» MATERIALS PROVIDED

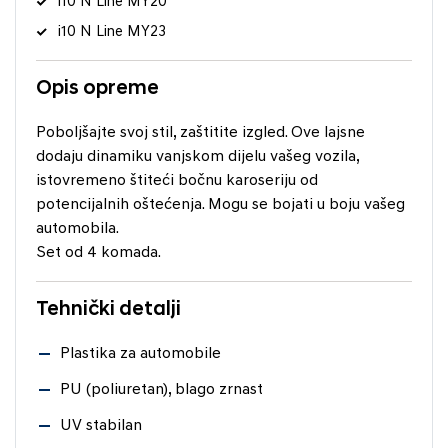
i10 N Line MY20
i10 N Line MY23
Opis opreme
Poboljšajte svoj stil, zaštitite izgled. Ove lajsne
dodaju dinamiku vanjskom dijelu vašeg vozila,
istovremeno štiteći bočnu karoseriju od
potencijalnih oštećenja. Mogu se bojati u boju vašeg
automobila.
Set od 4 komada.
Tehnički detalji
Plastika za automobile
PU (poliuretan), blago zrnast
UV stabilan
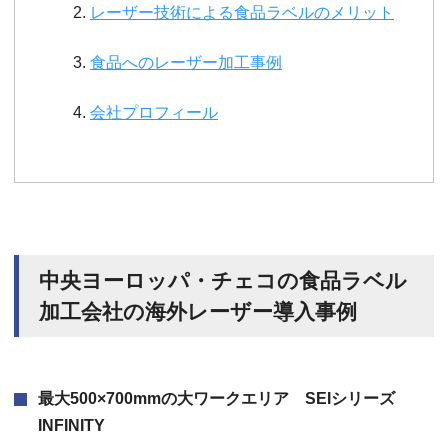
レーザー技術による食品ラベルのメリット
食品へのレーザー加工事例
会社プロフィール
中央ヨーロッパ・チェコの食品ラベル
加工会社の海外レーザー導入事例
最大500×700mmの大ワークエリア SEIシリーズ
INFINITY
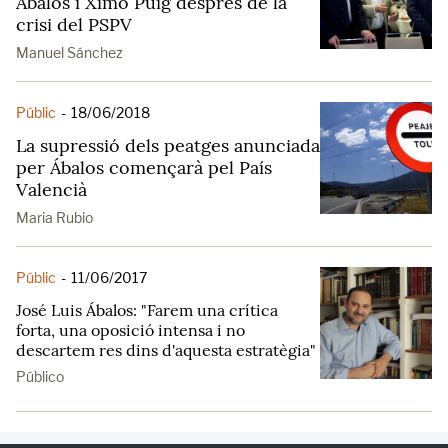
Ábalos i Ximo Puig després de la
crisi del PSPV
Manuel Sánchez
Públic
-
18/06/2018
La supressió dels peatges anunciada
per Ábalos començarà pel País
Valencià
Maria Rubio
Públic
-
11/06/2017
José Luis Ábalos: "Farem una crítica
forta, una oposició intensa i no
descartem res dins d'aquesta estratègia"
Público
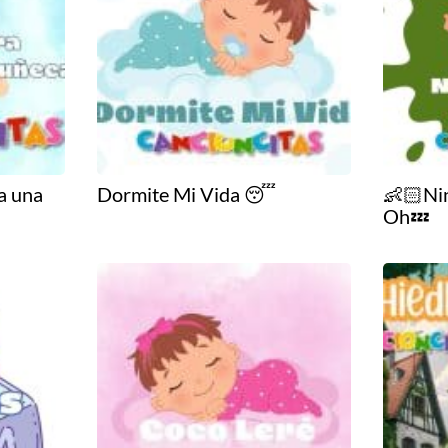
a una
Dormite Mi Vida 😴
👶🏻Ni
Oh💤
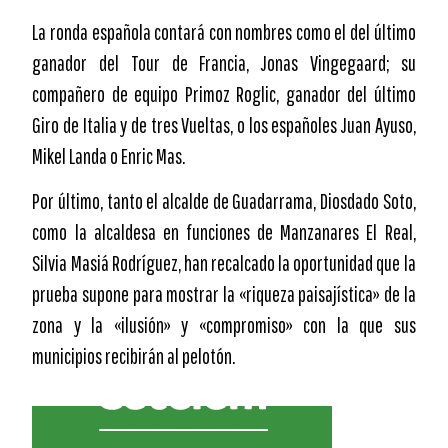
La ronda española contará con nombres como el del último
ganador del Tour de Francia, Jonas Vingegaard; su
compañero de equipo Primoz Roglic, ganador del último
Giro de Italia y de tres Vueltas, o los españoles Juan Ayuso,
Mikel Landa o Enric Mas.
Por último, tanto el alcalde de Guadarrama, Diosdado Soto,
como la alcaldesa en funciones de Manzanares El Real,
Silvia Masiá Rodríguez, han recalcado la oportunidad que la
prueba supone para mostrar la «riqueza paisajística» de la
zona y la «ilusión» y «compromiso» con la que sus
municipios recibirán al pelotón.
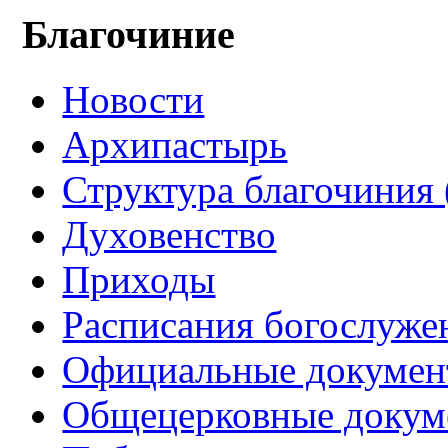
Благочиние
Новости
Архипастырь
Структура благочиния 
Духовенство
Приходы
Расписания богослуже
Официальные докуме
Общецерковные докум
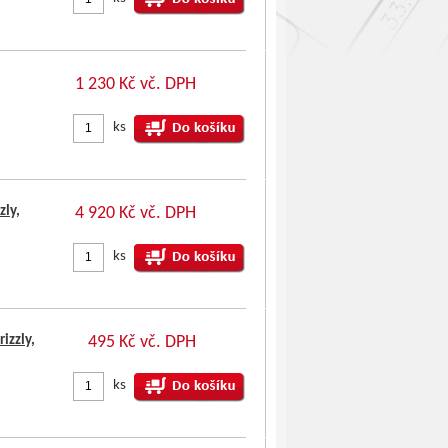
1 230 Kč vč. DPH
ks
ly,
4 920 Kč vč. DPH
ks
izzly,
495 Kč vč. DPH
ks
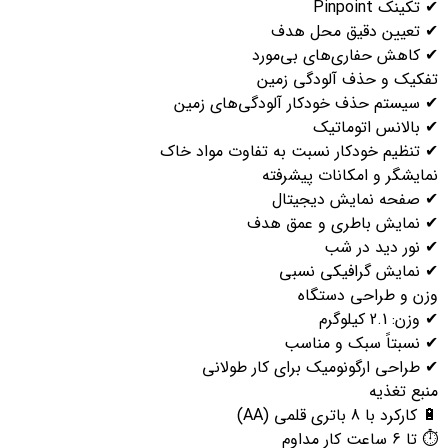
تکینک Pinpoint
 تعیین دقیق محل هدف
 کاهش حفاری‌های بی‌مورد
فکیک و حذف آلودگی زمین
 سیستم حذف خودکار آلودگی‌های زمین
 بالانس اتوماتیک
 تنظیم خودکار نسبت به تفاوت مواد خاک
مایشگر و امکانات پیشرفته
 صفحه نمایش دیجیتال
 نمایش باطری و عمق هدف
 نور دید در شب
 نمایش گرافیکی نسبی
زن و طراحی دستگاه
زن: 2.1 کیلوگرم
 نسبتاً سبک و مناسب
 طراحی ارگونومیک برای کار طولانی
بع تغذیه
کارکرد با 8 باتری قلمی (AA)
 6 ساعت کار مداوم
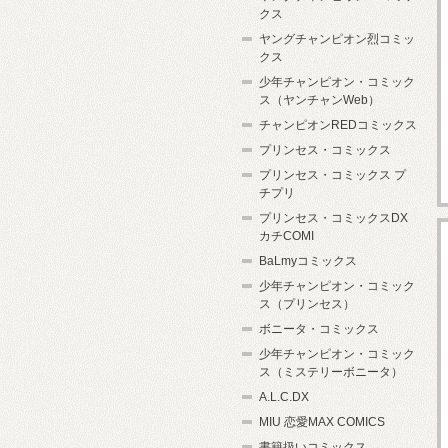
クス
ヤングチャンピオン烈コミッ
クス
少年チャンピオン・コミック
ス（ヤンチャンWeb）
チャンピオンREDコミックス
プリンセス・コミックス
プリンセス・コミックス プ
チプリ
プリンセス・コミックスDX
カチCOMI
BaLmyコミックス
少年チャンピオン・コミック
ス（プリンセス）
ボニータ・コミックス
少年チャンピオン・コミック
ス（ミステリーボニータ）
A.L.C.DX
MIU 恋愛MAX COMICS
書籍扱いコミックス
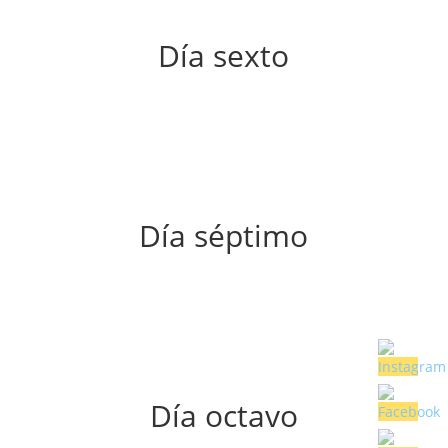
Día sexto
Día séptimo
Día octavo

» INSTRUCTION
Write out the text of all the records above again, switching every "Kč" to "CZK" and leaving everything else unchanged. Leave the pictures out.

» WORKED SOLUTION
i10 N Line MY20
i10 N Line MY23
Opis opreme
Poboljšajte svoj stil, zaštitite izgled. Ove lajsne
dodaju dinamiku vanjskom dijelu vašeg vozila,
istovremeno štiteći bočnu karoseriju od
potencijalnih oštećenja. Mogu se bojati u boju vašeg
automobila.
Set od 4 komada.
Tehnički detalji
Plastika za automobile
PU (poliuretan), blago zrnast
UV stabilan
レーザー技術による食品ラベルのメリット
食品へのレーザー加工事例
会社プロフィール
中央ヨーロッパ・チェコの食品ラベル
加工会社の海外レーザー導入事例
最大500×700mmの大ワークエリア SEIシリーズ
INFINITY
Ábalos i Ximo Puig després de la
crisi del PSPV
Manuel Sánchez
Públic
-
18/06/2018
La supressió dels peatges anunciada
per Ábalos començarà pel País
Valencià
Maria Rubio
Públic
-
11/06/2017
José Luis Ábalos: "Farem una crítica
forta, una oposició intensa i no
descartem res dins d'aquesta estratègia"
Público
a una
Dormite Mi Vida 😴
👶🏻Ni
Oh💤
La ronda española contará con nombres como el del último
ganador del Tour de Francia, Jonas Vingegaard; su
compañero de equipo Primoz Roglic, ganador del último
Giro de Italia y de tres Vueltas, o los españoles Juan Ayuso,
Mikel Landa o Enric Mas.
Por último, tanto el alcalde de Guadarrama, Diosdado Soto,
como la alcaldesa en funciones de Manzanares El Real,
Silvia Masiá Rodríguez, han recalcado la oportunidad que la
prueba supone para mostrar la «riqueza paisajística» de la
zona y la «ilusión» y «compromiso» con la que sus
municipios recibirán al pelotón.
Благочиние
Новости
Архипастырь
Структура благочиния 
Духовенство
Приходы
Расписания богослуже
Официальные докуме
Общецерковные докум
1 230 CZK vč. DPH
ks
ly,
4 920 CZK vč. DPH
ks
izzly,
495 CZK vč. DPH
ks
تکینک Pinpoint
 تعیین دقیق محل هدف
 کاهش حفاری‌های بی‌مورد
فکیک و حذف آلودگی زمین
 سیستم حذف خودکار آلودگی‌های زمین
 بالانس اتوماتیک
 تنظیم خودکار نسبت به تفاوت مواد خاک
مایشگر و امکانات پیشرفته
 صفحه نمایش دیجیتال
 نمایش باطری و عمق هدف
 نور دید در شب
 نمایش گرافیکی نسبی
زن و طراحی دستگاه
زن: 2.1 کیلوگرم
 نسبتاً سبک و مناسب
 طراحی ارگونومیک برای کار طولانی
بع تغذیه
کارکرد با 8 باتری قلمی (AA)
 6 ساعت کار مداوم
クス
ヤングチャンピオン烈コミッ
クス
少年チャンピオン・コミック
ス（ヤンチャンWeb）
チャンピオンREDコミックス
プリンセス・コミックス
プリンセス・コミックス プ
チプリ
プリンセス・コミックスDX
カチCOMI
BaLmyコミックス
少年チャンピオン・コミック
ス（プリンセス）
ボニータ・コミックス
少年チャンピオン・コミック
ス（ミステリーボニータ）
A.L.C.DX
MIU 恋愛MAX COMICS
書籍扱いコミックス
Día sexto
Día séptimo
Día octavo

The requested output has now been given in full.